## WRITTEN EXERCISE
Leave out the pictures and repeat every record exactly.

## DATA IN THIS EXERCISE
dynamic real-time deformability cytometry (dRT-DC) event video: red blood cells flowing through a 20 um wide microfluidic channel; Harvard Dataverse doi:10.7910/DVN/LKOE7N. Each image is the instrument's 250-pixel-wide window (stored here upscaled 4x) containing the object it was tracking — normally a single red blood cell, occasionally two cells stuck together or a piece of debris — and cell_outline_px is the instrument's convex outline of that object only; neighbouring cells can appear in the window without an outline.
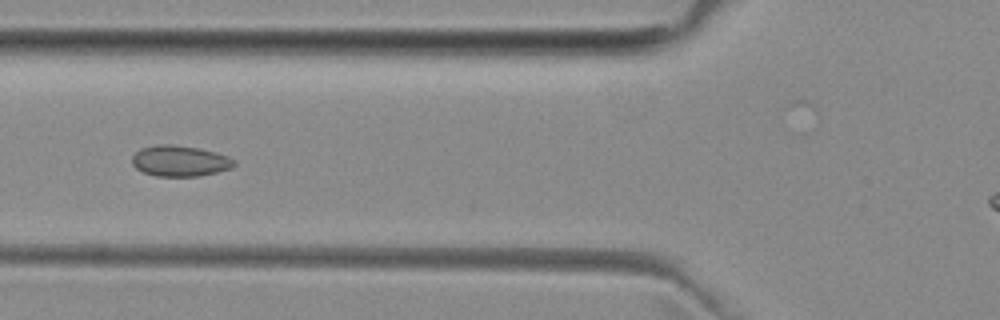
{"species": "common noctule bat (a hibernating species)", "species_latin": "Nyctalus noctula", "temperature_condition": "room temperature", "stored_images_in_passage": 6, "camera_frame_rate_fps": 3000, "um_per_image_px": 0.085, "animal": {"sex": "female", "body_mass_g": 29.2, "forearm_length_mm": 56.3}, "frame": {"image": 1, "passage_image": 5, "time_ms": 6.0, "image_size_px": [1000, 320], "cell_outline_px": [[236, 164], [232, 168], [200, 176], [156, 176], [144, 172], [136, 168], [132, 164], [132, 156], [140, 148], [156, 144], [172, 144], [200, 148], [216, 152], [228, 156], [236, 160]], "centroid_in_image_um": [15.3, 13.67], "position_along_channel_um": 110.5, "area_um2": 18.55}}
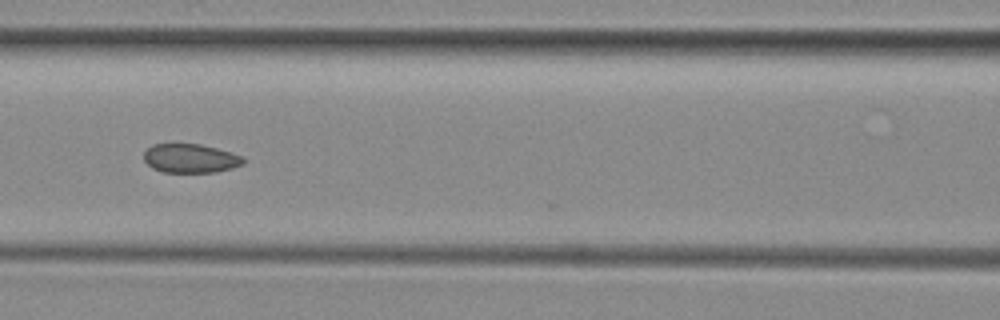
{"frame": {"image": 2, "passage_image": 6, "time_ms": 7.0, "image_size_px": [1000, 320], "cell_outline_px": [[244, 164], [232, 168], [216, 172], [164, 172], [152, 168], [144, 160], [144, 152], [152, 144], [200, 144], [232, 152], [244, 156]], "centroid_in_image_um": [16.21, 13.46], "position_along_channel_um": 150.4, "area_um2": 16.82}}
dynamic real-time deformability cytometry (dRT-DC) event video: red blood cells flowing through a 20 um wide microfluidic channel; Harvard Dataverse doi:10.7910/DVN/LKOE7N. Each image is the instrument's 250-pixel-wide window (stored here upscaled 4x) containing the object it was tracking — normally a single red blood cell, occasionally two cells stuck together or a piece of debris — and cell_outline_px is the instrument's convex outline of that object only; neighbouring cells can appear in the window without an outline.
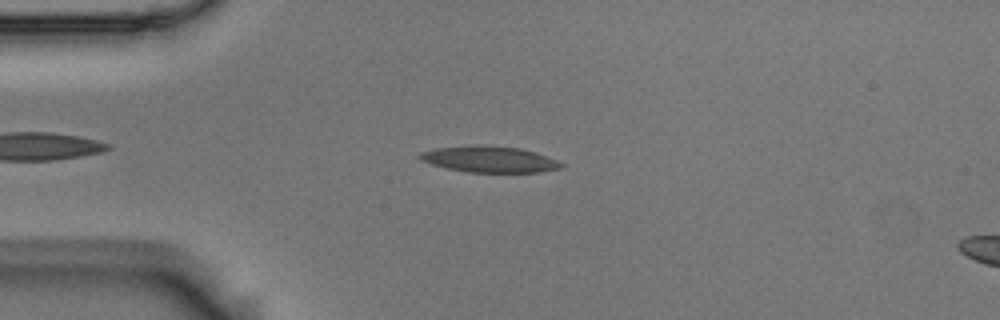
{"species": "Egyptian fruit bat (a non-hibernating species)", "species_latin": "Rousettus aegyptiacus", "temperature_condition": "room temperature", "stored_images_in_passage": 4, "camera_frame_rate_fps": 3000, "um_per_image_px": 0.085, "animal": {"sex": "male"}, "frame": {"image": 1, "passage_image": 3, "time_ms": 0.667, "image_size_px": [1000, 320], "cell_outline_px": [[564, 168], [536, 172], [468, 172], [444, 168], [432, 164], [416, 156], [420, 152], [436, 148], [476, 144], [488, 144], [520, 148], [536, 152], [556, 160], [564, 164]], "centroid_in_image_um": [41.6, 13.52], "position_along_channel_um": 43.4, "area_um2": 21.79}}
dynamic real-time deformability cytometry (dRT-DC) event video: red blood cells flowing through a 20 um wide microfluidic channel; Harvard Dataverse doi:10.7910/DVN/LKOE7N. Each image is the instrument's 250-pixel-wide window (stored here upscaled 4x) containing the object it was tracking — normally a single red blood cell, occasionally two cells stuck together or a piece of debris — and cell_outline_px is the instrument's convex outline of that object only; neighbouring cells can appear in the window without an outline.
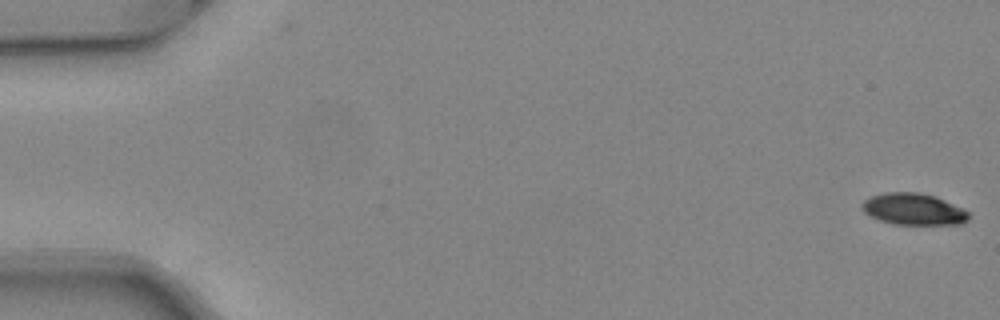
{"species": "common noctule bat (a hibernating species)", "species_latin": "Nyctalus noctula", "temperature_condition": "warm", "stored_images_in_passage": 51, "camera_frame_rate_fps": 3000, "um_per_image_px": 0.085, "animal": {"sex": "female", "body_mass_g": 24.6, "forearm_length_mm": 56.2}, "frame": {"image": 1, "passage_image": 1, "time_ms": 0.0, "image_size_px": [1000, 320], "cell_outline_px": [[968, 220], [960, 224], [892, 224], [868, 216], [860, 208], [860, 204], [864, 200], [872, 196], [884, 192], [920, 192], [936, 196], [968, 212]], "centroid_in_image_um": [77.58, 17.77], "position_along_channel_um": 7.4, "area_um2": 19.65}}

## FULL RESPONSE
dynamic real-time deformability cytometry (dRT-DC) event video: red blood cells flowing through a 20 um wide microfluidic channel; Harvard Dataverse doi:10.7910/DVN/LKOE7N. Each image is the instrument's 250-pixel-wide window (stored here upscaled 4x) containing the object it was tracking — normally a single red blood cell, occasionally two cells stuck together or a piece of debris — and cell_outline_px is the instrument's convex outline of that object only; neighbouring cells can appear in the window without an outline.
{"species": "common noctule bat (a hibernating species)", "species_latin": "Nyctalus noctula", "temperature_condition": "room temperature", "stored_images_in_passage": 6, "camera_frame_rate_fps": 3000, "um_per_image_px": 0.085, "animal": {"sex": "female", "body_mass_g": 29.2, "forearm_length_mm": 56.3}, "frame": {"image": 1, "passage_image": 5, "time_ms": 6.0, "image_size_px": [1000, 320], "cell_outline_px": [[236, 164], [232, 168], [200, 176], [156, 176], [144, 172], [136, 168], [132, 164], [132, 156], [140, 148], [156, 144], [172, 144], [200, 148], [216, 152], [228, 156], [236, 160]], "centroid_in_image_um": [15.3, 13.67], "position_along_channel_um": 110.5, "area_um2": 18.55}}
{"frame": {"image": 2, "passage_image": 6, "time_ms": 7.0, "image_size_px": [1000, 320], "cell_outline_px": [[244, 164], [232, 168], [216, 172], [164, 172], [152, 168], [144, 160], [144, 152], [152, 144], [200, 144], [232, 152], [244, 156]], "centroid_in_image_um": [16.21, 13.46], "position_along_channel_um": 150.4, "area_um2": 16.82}}
dynamic real-time deformability cytometry (dRT-DC) event video: red blood cells flowing through a 20 um wide microfluidic channel; Harvard Dataverse doi:10.7910/DVN/LKOE7N. Each image is the instrument's 250-pixel-wide window (stored here upscaled 4x) containing the object it was tracking — normally a single red blood cell, occasionally two cells stuck together or a piece of debris — and cell_outline_px is the instrument's convex outline of that object only; neighbouring cells can appear in the window without an outline.
{"species": "Egyptian fruit bat (a non-hibernating species)", "species_latin": "Rousettus aegyptiacus", "temperature_condition": "room temperature", "stored_images_in_passage": 4, "camera_frame_rate_fps": 3000, "um_per_image_px": 0.085, "animal": {"sex": "male"}, "frame": {"image": 1, "passage_image": 3, "time_ms": 0.667, "image_size_px": [1000, 320], "cell_outline_px": [[564, 168], [536, 172], [468, 172], [444, 168], [432, 164], [416, 156], [420, 152], [436, 148], [476, 144], [488, 144], [520, 148], [536, 152], [556, 160], [564, 164]], "centroid_in_image_um": [41.6, 13.52], "position_along_channel_um": 43.4, "area_um2": 21.79}}
dynamic real-time deformability cytometry (dRT-DC) event video: red blood cells flowing through a 20 um wide microfluidic channel; Harvard Dataverse doi:10.7910/DVN/LKOE7N. Each image is the instrument's 250-pixel-wide window (stored here upscaled 4x) containing the object it was tracking — normally a single red blood cell, occasionally two cells stuck together or a piece of debris — and cell_outline_px is the instrument's convex outline of that object only; neighbouring cells can appear in the window without an outline.
{"species": "common noctule bat (a hibernating species)", "species_latin": "Nyctalus noctula", "temperature_condition": "warm", "stored_images_in_passage": 51, "camera_frame_rate_fps": 3000, "um_per_image_px": 0.085, "animal": {"sex": "female", "body_mass_g": 24.6, "forearm_length_mm": 56.2}, "frame": {"image": 1, "passage_image": 1, "time_ms": 0.0, "image_size_px": [1000, 320], "cell_outline_px": [[968, 220], [960, 224], [892, 224], [868, 216], [860, 208], [860, 204], [864, 200], [872, 196], [884, 192], [920, 192], [936, 196], [968, 212]], "centroid_in_image_um": [77.58, 17.77], "position_along_channel_um": 7.4, "area_um2": 19.65}}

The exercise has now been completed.